After City Council’s chaotic August 21 meeting where outraged attendees commandeered the meeting to vent about the deadly Unite the Right hate fest, many have suggested that trying to immediately conduct business as usual probably wasn’t the best idea, and that a wounded citizenry needed a chance to vent its hurt, anger and frustration.
At its September 5 meeting, council conducted a town hall on the events of August 11-12. Even with opening the meeting to extended public comment, Councilor Kristin Szakos struggled to maintain order, and Vice-Mayor Wes Bellamy declared that “white supremacy masks itself through politeness.”
Are Robert’s Rules of Order out the door at City Council?
Bellamy says politeness encourages people “to get over it” and tries to “shut people up” when they’re trying to express themselves. And he disagrees that people were shouting out their feelings at the council meetings.
“People were expressing themselves civilly,” he insists. “We have to empathize with people who are hurt over this.”
One speaker urged compromise on the Confederate statue issue. As he walked away from the podium, Bellamy said, “You left your hat, and when you get your hat, take that compromise with you.”
Szakos chastised her colleague, whom she had joined in calling for the removal of the monuments last year. “We are here to hear all voices, whether we agree with them or not,” she said, an admonishment that drew jeers from some of those in attendance.
Two days after the meeting, Bellamy is unabashed at his dismissal of a speaker.
“My question is why the oppressed always have to compromise,” he says. “Why is it they can’t express themselves?”
On Facebook, he posted a photo of himself making the black power salute at council, with the comment, “It’s OUR turn now. I’m tired of ‘compromising,’ I’m tired of ‘meeting in the middle,’ and I’m tired of other people who know very little about us trying to tell us how we should be or act or conduct ourselves.”
As for whether Robert’s Rules should be pitched for future City Council meetings, says Bellamy, “There are no norms. I don’t get why people are in a rush to get back to convention in an unconventional time.”
And while he reiterates that he is “embarrassed and ashamed to be part of a system that masks white supremacy,” he doesn’t intend to leave council before his term is up in two more years. “I don’t quit on anything,” he says.
After the meeting, Szakos declined to comment on Bellamy’s remarks. “It’s going to be awhile before we can know what a new normal is,” she says. “People are still reeling.”
One of those interjecting comments during the meeting was Rosia Parker, who ended up being escorted out of the meeting by activist Don Gathers, rather than being hauled out by police, which happened to three people August 21.
That, says Szakos, was not something she asked Gathers to do, and that police removing citizens “is the last thing we want.” Gathers and Parker did not immediately return phone calls from C-VILLE.

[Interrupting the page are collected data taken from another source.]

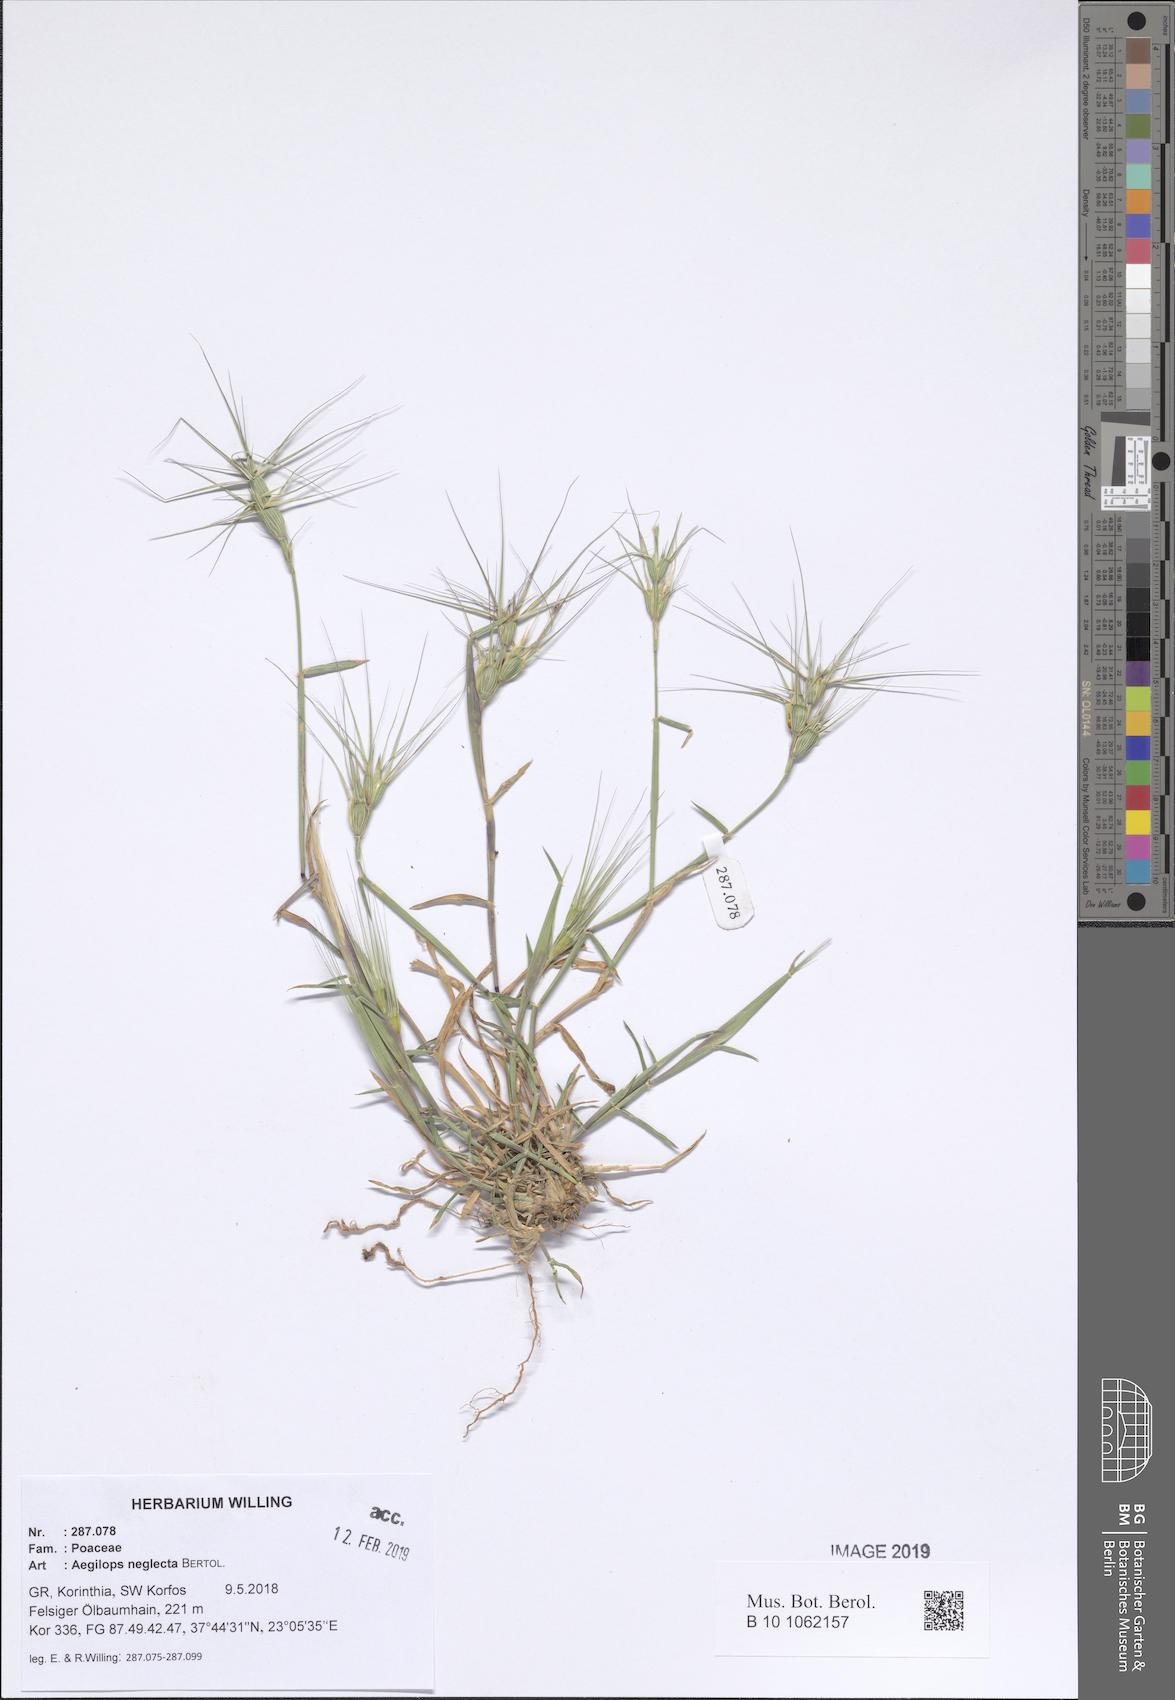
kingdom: Plantae
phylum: Tracheophyta
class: Liliopsida
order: Poales
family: Poaceae
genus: Aegilops
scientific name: Aegilops neglecta
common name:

Others, however, are not denouncing civility or justifying the outbreaks that have plagued council meetings over the past two years, and say it’s a small group that doesn’t like the way the things are and have targeted City Council.
Former mayor Kay Slaughter attended both the August 21 and September 5 meetings. She came to the most recent meeting “because I felt there should be average citizens who weren’t raging.” Others, including former mayors Virginia Daugherty, David Brown and Bitsy Waters, came to support City Council, she says.
“There are thousands of people who may be upset who do not behave that way,” she continues. “It becomes a show. We need civility.”
Slaughter says the country as a whole needs civil discourse and should be able to discuss issues—and disagree.
“We should be able to stand up to white supremacy but not demonize everyone who believes they should not remove the statues,” she says. To those who conflate the hatred of the KKK and white nationalists with anyone who has a differing opinion, she says, “We should be better than that.”
Slaughter says she attended other post-August 12 forums, such as one at the Jefferson Center, where people were angry, but didn’t attack others there.
“It is troublesome that people feel they’re empowered to not let other people express their views,” she says. ”We are a democracy.”